Start of Data shown
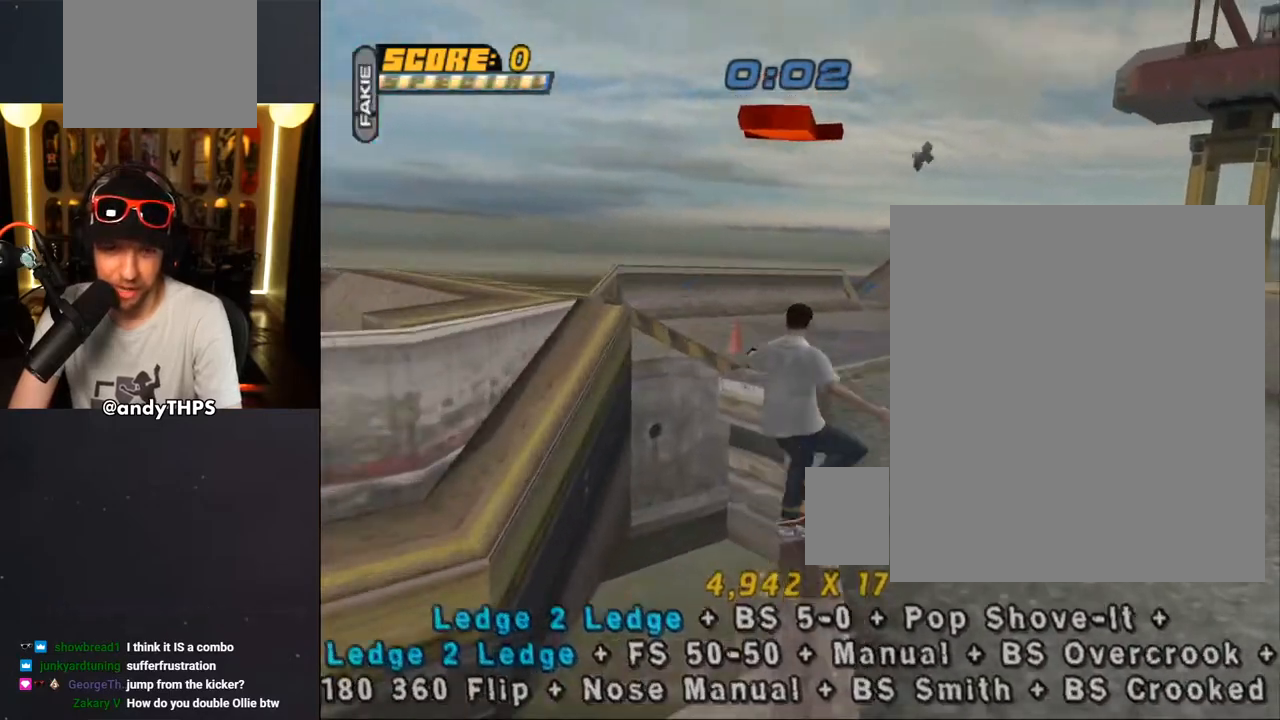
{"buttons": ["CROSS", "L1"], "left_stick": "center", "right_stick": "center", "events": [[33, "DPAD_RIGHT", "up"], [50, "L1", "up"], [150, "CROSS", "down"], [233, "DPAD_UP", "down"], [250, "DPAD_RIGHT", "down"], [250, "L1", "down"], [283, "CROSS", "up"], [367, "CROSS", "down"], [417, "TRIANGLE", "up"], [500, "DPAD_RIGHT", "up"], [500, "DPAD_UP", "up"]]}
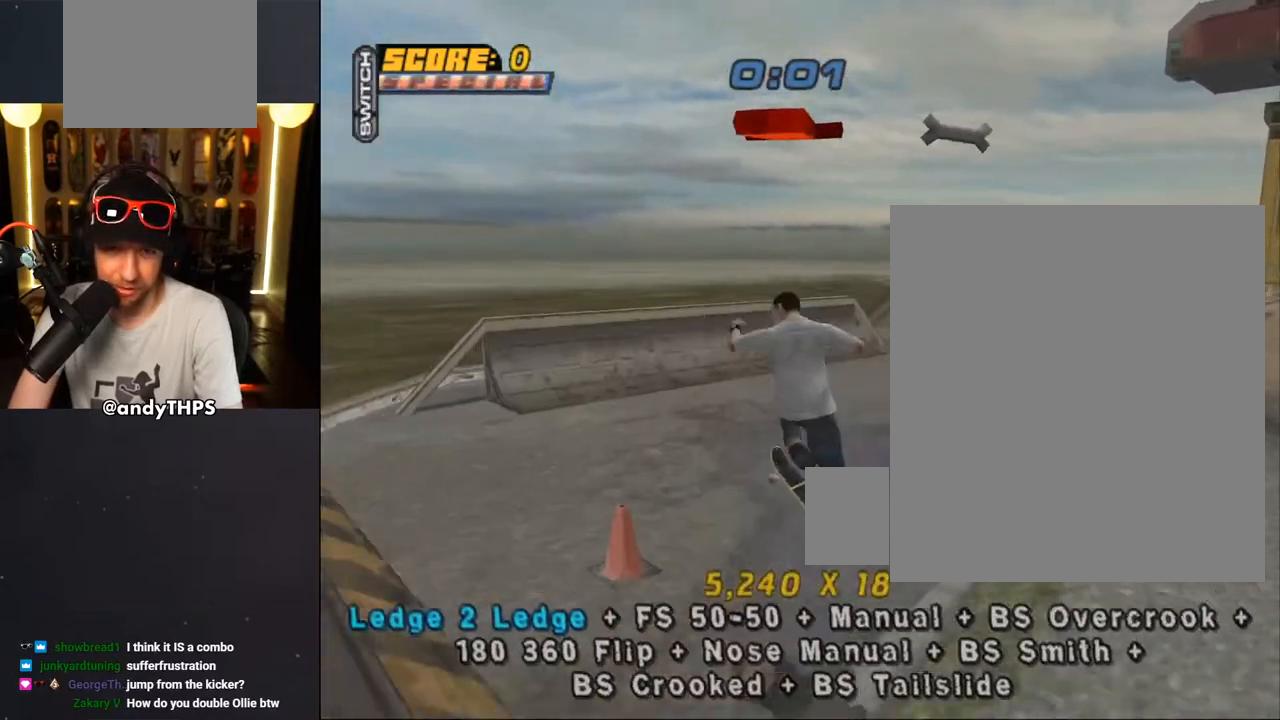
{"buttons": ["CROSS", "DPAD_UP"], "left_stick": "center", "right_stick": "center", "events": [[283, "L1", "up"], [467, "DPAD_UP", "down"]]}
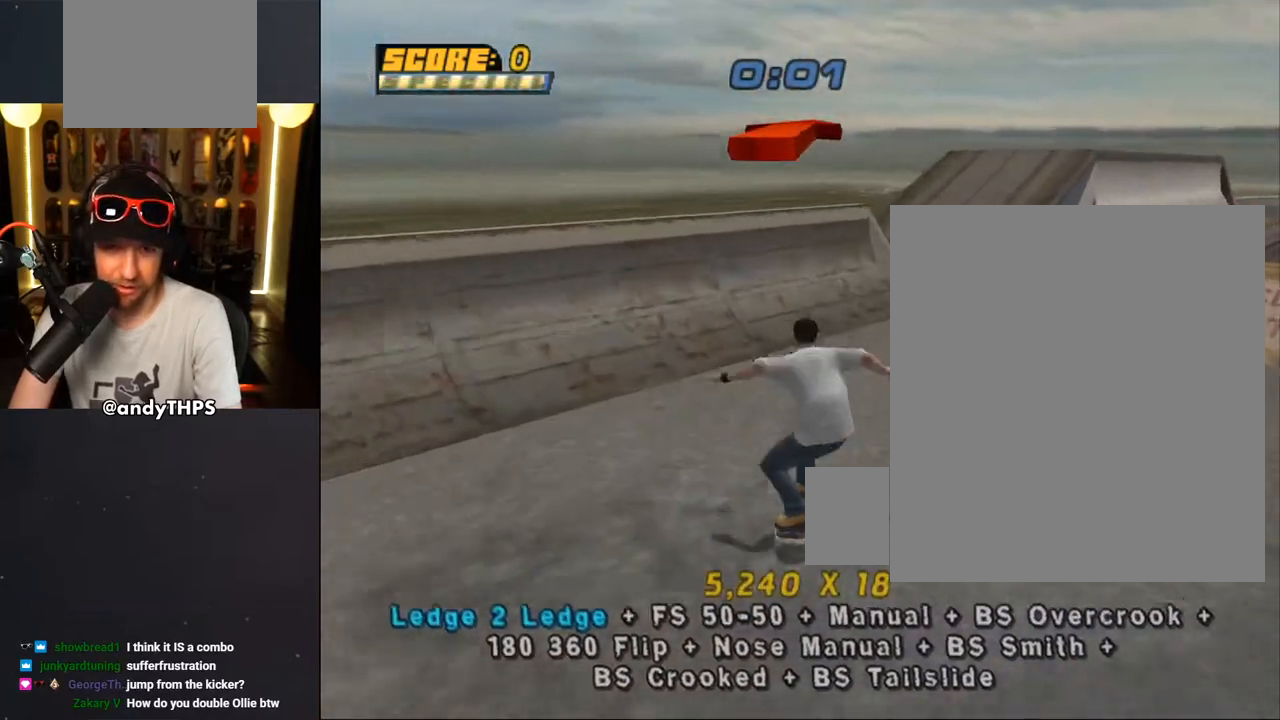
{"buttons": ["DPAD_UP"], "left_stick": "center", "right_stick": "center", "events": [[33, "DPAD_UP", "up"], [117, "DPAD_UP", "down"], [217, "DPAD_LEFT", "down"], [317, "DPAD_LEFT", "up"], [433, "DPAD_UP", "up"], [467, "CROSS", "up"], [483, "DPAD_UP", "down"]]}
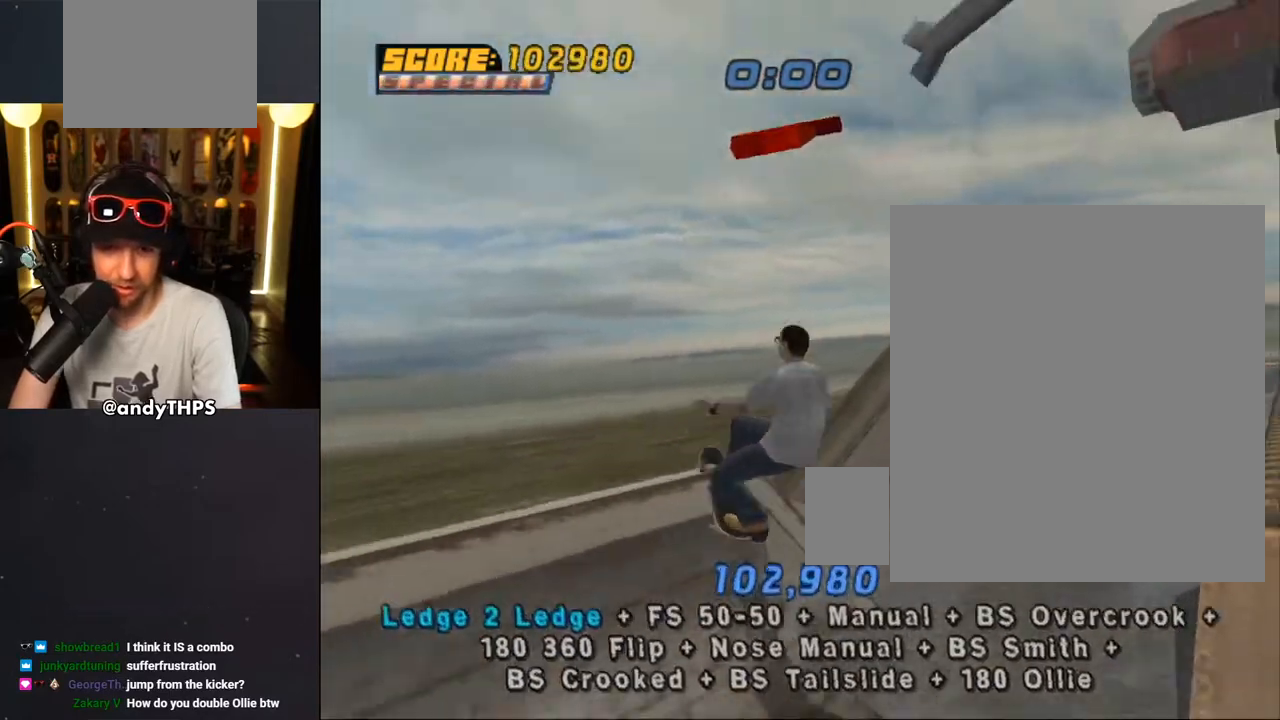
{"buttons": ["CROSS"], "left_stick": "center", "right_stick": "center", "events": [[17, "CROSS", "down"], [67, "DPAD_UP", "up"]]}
End of Data shown
What to do: Copy out nothing but text: transcribe the listing exactly and skip each picture.

Answer space:
{"buttons": ["CROSS", "L1"], "left_stick": "center", "right_stick": "center", "events": [[33, "DPAD_RIGHT", "up"], [50, "L1", "up"], [150, "CROSS", "down"], [233, "DPAD_UP", "down"], [250, "DPAD_RIGHT", "down"], [250, "L1", "down"], [283, "CROSS", "up"], [367, "CROSS", "down"], [417, "TRIANGLE", "up"], [500, "DPAD_RIGHT", "up"], [500, "DPAD_UP", "up"]]}
{"buttons": ["CROSS", "DPAD_UP"], "left_stick": "center", "right_stick": "center", "events": [[283, "L1", "up"], [467, "DPAD_UP", "down"]]}
{"buttons": ["DPAD_UP"], "left_stick": "center", "right_stick": "center", "events": [[33, "DPAD_UP", "up"], [117, "DPAD_UP", "down"], [217, "DPAD_LEFT", "down"], [317, "DPAD_LEFT", "up"], [433, "DPAD_UP", "up"], [467, "CROSS", "up"], [483, "DPAD_UP", "down"]]}
{"buttons": ["CROSS"], "left_stick": "center", "right_stick": "center", "events": [[17, "CROSS", "down"], [67, "DPAD_UP", "up"]]}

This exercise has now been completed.